Miller: That is something that is on our agenda, but we are not sequencing to the line now. We are just shipping to the plants as they need it. Before the plants may have had to receive larger quantities than they really needed so we are trying to just ship them what they need for that day's production. Sometimes it gets there a day before, but it still is a huge improvement over what we used to do.
Another thing we have tried to do is to separate the transportation price from the piece price. That was part of this initiative as well and we probably have a lot of opportunity there yet. It is not the easiest thing to do because when we want to separate out the freight cost from the piece price, we think the freight cost should be one thing and our supplier thinks it should be something else so there always is a negotiation that goes on and it's sometimes not easy. Supply Chain Solutions helps us with that because they have a really good understanding of what the freight costs should be.
Q: Do you negotiate with carriers or does SCS do that?
Miller: That is a joint effort right now. Our transportation group was not ready to let go of that, so SCS helps us identify carriers in specific lanes and negotiate rates. But we do the final negotiation and sign the contract. The agreement is with Haworth so we are still involved in that. However, we have changed carriers in different lanes based on information that we were able to get from SCS.
Q: Have you quantified any savings in a way that you can share?
Miller: In just the lanes where we are collaborating with Steelcase, we saved in excess of 30 percent on freight costs. We measure transportation costs in a number of ways-as a percent of net sales, as a percent of receipts, various different ways. You can't just look at one measurement because so many things go into it. But with the overall initiative, I would say the savings are in excess of $1m and we are continuing to realize savings.
Q: Are there other supply chain projects that you are working on?
Miller: We are in the process of developing a supplier portal. We have one now but it is not very sophisticated-once a day we post on our web site what we require from each supplier. We are going to replace that method with a more robust supplier portal that the Supply Chain Solutions' Technology Group is helping us with. They are going to run it and operate it as an application service provider.

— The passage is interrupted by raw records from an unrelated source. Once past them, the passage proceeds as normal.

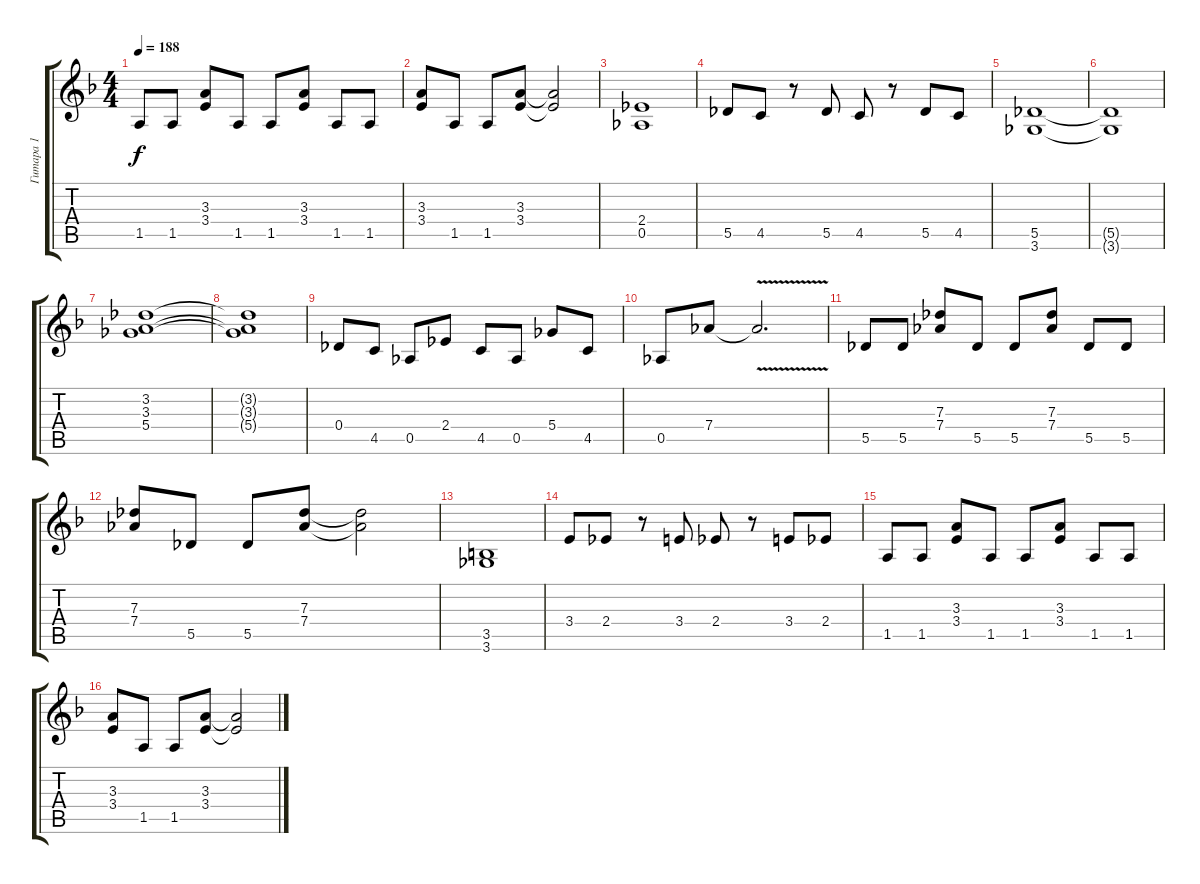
\track ("Гитара 1" "Гитара 1") {instrument distortionguitar}
\staff {score tabs}
\tuning (Eb4 Bb3 Gb3 Db3 Ab2 Eb2) {hide}
\ts (4 4)
\tempo 188
\clef g2
\ks dminor
1.5.8{dy f} 1.5.8 (3.3 3.4).8 1.5.8 1.5.8 (3.3 3.4).8 1.5.8 1.5.8 |
(3.3 3.4).8 1.5.8 1.5.8 (3.3 3.4).8 (3.3{t} 3.4{t}).2 |
(2.4 0.5).1 |
5.5.8 4.5.8 r.8 5.5.8 4.5.8 r.8 5.5.8 4.5.8 |
(5.5 3.6).1 |
(5.5{t} 3.6{t}).1 |
(3.2 3.3 5.4).1 |
(3.2{t} 3.3{t} 5.4{t}).1 |
0.4.8 4.5.8 0.5.8 2.4.8 4.5.8 0.5.8 5.4.8 4.5.8 |
0.5.8 7.4.8 7.4{v t}.2{d} |
5.5.8 5.5.8 (7.3 7.4).8 5.5.8 5.5.8 (7.3 7.4).8 5.5.8 5.5.8 |
(7.3 7.4).8 5.5.8 5.5.8 (7.3 7.4).8 (7.3{t} 7.4{t}).2 |
(3.5 3.6).1 |
3.4.8 2.4.8 r.8 3.4.8 2.4.8 r.8 3.4.8 2.4.8 |
1.5.8 1.5.8 (3.3 3.4).8 1.5.8 1.5.8 (3.3 3.4).8 1.5.8 1.5.8 |
(3.3 3.4).8 1.5.8 1.5.8 (3.3 3.4).8 (3.3{t} 3.4{t}).2
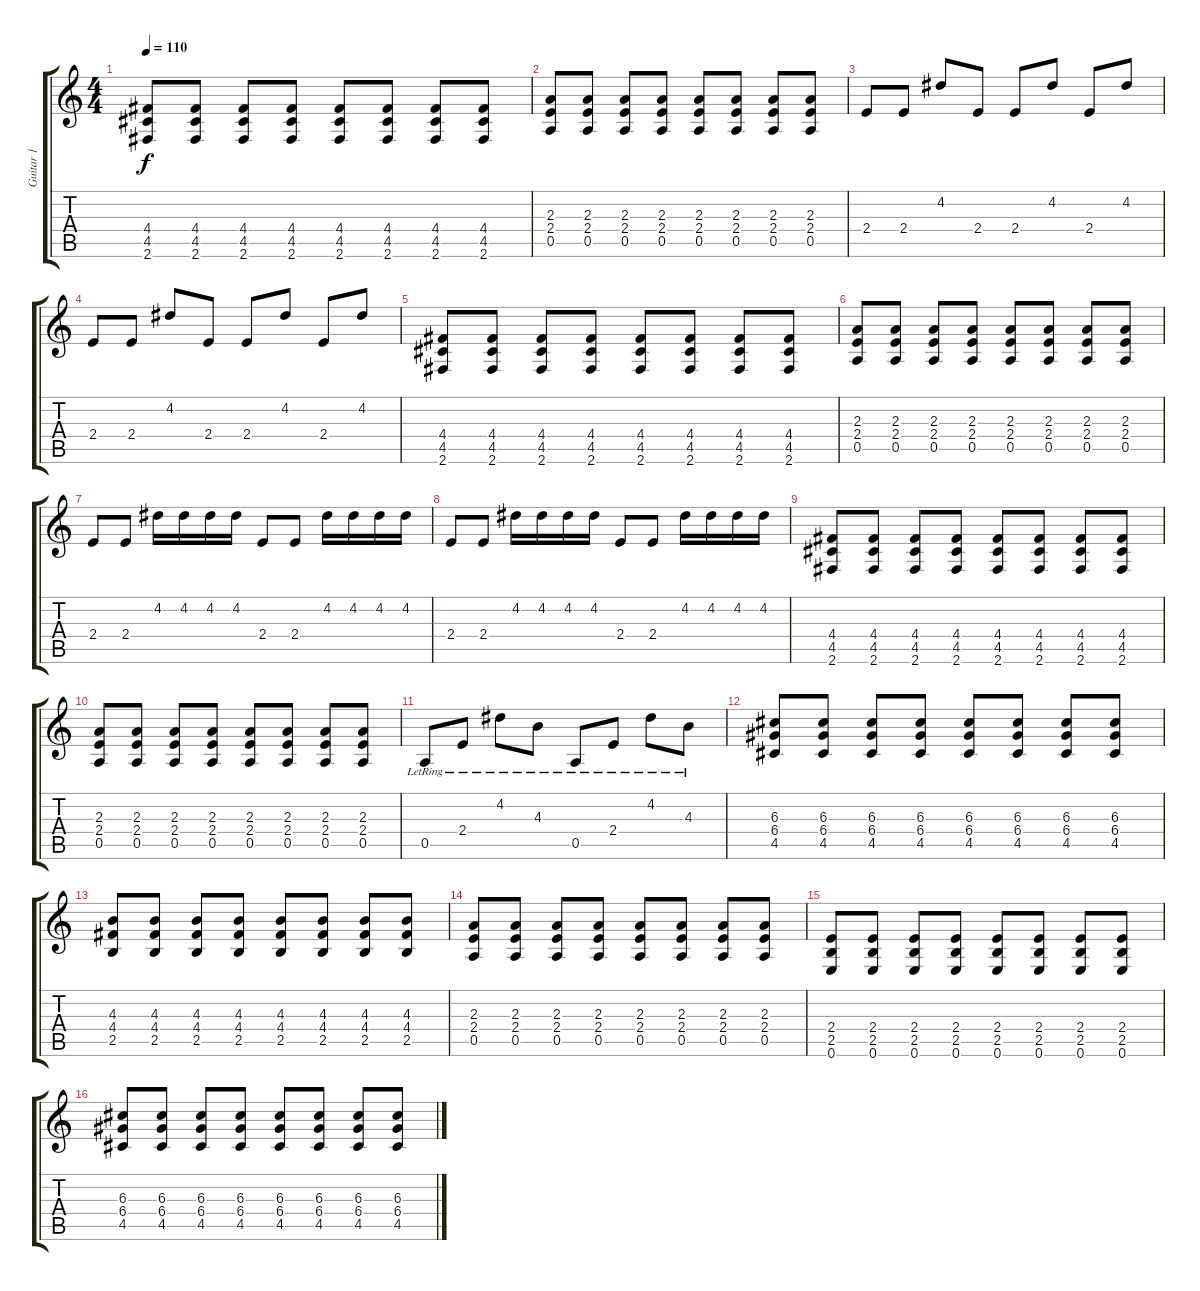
\track ("Guitar 1" "Guitar 1") {instrument distortionguitar}
\staff {score tabs}
\tuning (E4 B3 G3 D3 A2 E2) {hide}
\ts (4 4)
\tempo 110
\clef g2
\ks c
(4.4 4.5 2.6).8{dy f} (4.4 4.5 2.6).8 (4.4 4.5 2.6).8 (4.4 4.5 2.6).8 (4.4 4.5 2.6).8 (4.4 4.5 2.6).8 (4.4 4.5 2.6).8 (4.4 4.5 2.6).8 |
(2.3 2.4 0.5).8 (2.3 2.4 0.5).8 (2.3 2.4 0.5).8 (2.3 2.4 0.5).8 (2.3 2.4 0.5).8 (2.3 2.4 0.5).8 (2.3 2.4 0.5).8 (2.3 2.4 0.5).8 |
2.4.8 2.4.8 4.2.8 2.4.8 2.4.8 4.2.8 2.4.8 4.2.8 |
2.4.8 2.4.8 4.2.8 2.4.8 2.4.8 4.2.8 2.4.8 4.2.8 |
(4.4 4.5 2.6).8 (4.4 4.5 2.6).8 (4.4 4.5 2.6).8 (4.4 4.5 2.6).8 (4.4 4.5 2.6).8 (4.4 4.5 2.6).8 (4.4 4.5 2.6).8 (4.4 4.5 2.6).8 |
(2.3 2.4 0.5).8 (2.3 2.4 0.5).8 (2.3 2.4 0.5).8 (2.3 2.4 0.5).8 (2.3 2.4 0.5).8 (2.3 2.4 0.5).8 (2.3 2.4 0.5).8 (2.3 2.4 0.5).8 |
2.4.8 2.4.8 4.2.16 4.2.16 4.2.16 4.2.16 2.4.8 2.4.8 4.2.16 4.2.16 4.2.16 4.2.16 |
2.4.8 2.4.8 4.2.16 4.2.16 4.2.16 4.2.16 2.4.8 2.4.8 4.2.16 4.2.16 4.2.16 4.2.16 |
(4.4 4.5 2.6).8 (4.4 4.5 2.6).8 (4.4 4.5 2.6).8 (4.4 4.5 2.6).8 (4.4 4.5 2.6).8 (4.4 4.5 2.6).8 (4.4 4.5 2.6).8 (4.4 4.5 2.6).8 |
(2.3 2.4 0.5).8 (2.3 2.4 0.5).8 (2.3 2.4 0.5).8 (2.3 2.4 0.5).8 (2.3 2.4 0.5).8 (2.3 2.4 0.5).8 (2.3 2.4 0.5).8 (2.3 2.4 0.5).8 |
0.5{lr}.8 2.4{lr}.8 4.2{lr}.8 4.3{lr}.8 0.5{lr}.8 2.4{lr}.8 4.2{lr}.8 4.3{lr}.8 |
(6.3 6.4 4.5).8 (6.3 6.4 4.5).8 (6.3 6.4 4.5).8 (6.3 6.4 4.5).8 (6.3 6.4 4.5).8 (6.3 6.4 4.5).8 (6.3 6.4 4.5).8 (6.3 6.4 4.5).8 |
(4.3 4.4 2.5).8 (4.3 4.4 2.5).8 (4.3 4.4 2.5).8 (4.3 4.4 2.5).8 (4.3 4.4 2.5).8 (4.3 4.4 2.5).8 (4.3 4.4 2.5).8 (4.3 4.4 2.5).8 |
(2.3 2.4 0.5).8 (2.3 2.4 0.5).8 (2.3 2.4 0.5).8 (2.3 2.4 0.5).8 (2.3 2.4 0.5).8 (2.3 2.4 0.5).8 (2.3 2.4 0.5).8 (2.3 2.4 0.5).8 |
(2.4 2.5 0.6).8 (2.4 2.5 0.6).8 (2.4 2.5 0.6).8 (2.4 2.5 0.6).8 (2.4 2.5 0.6).8 (2.4 2.5 0.6).8 (2.4 2.5 0.6).8 (2.4 2.5 0.6).8 |
(6.3 6.4 4.5).8 (6.3 6.4 4.5).8 (6.3 6.4 4.5).8 (6.3 6.4 4.5).8 (6.3 6.4 4.5).8 (6.3 6.4 4.5).8 (6.3 6.4 4.5).8 (6.3 6.4 4.5).8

We will use the portal to enable another initiative that we call e-kanban. Now, our kanban signals are generally faxed to the supplier by someone on the manufacturing floor. It is a very manual process and very difficult to manage through the whole system, especially accounts payable. With e-kanban, we will communicate that signal through our supplier portal. It will all be web-based rather than fax-based, plus we will give all the e-kanban release information to Supply Chain Solutions so they can also manage that transportation. When this information went out on fax, they had no visibility to it. So this will enable them to start managing transportation for all of our kanban parts.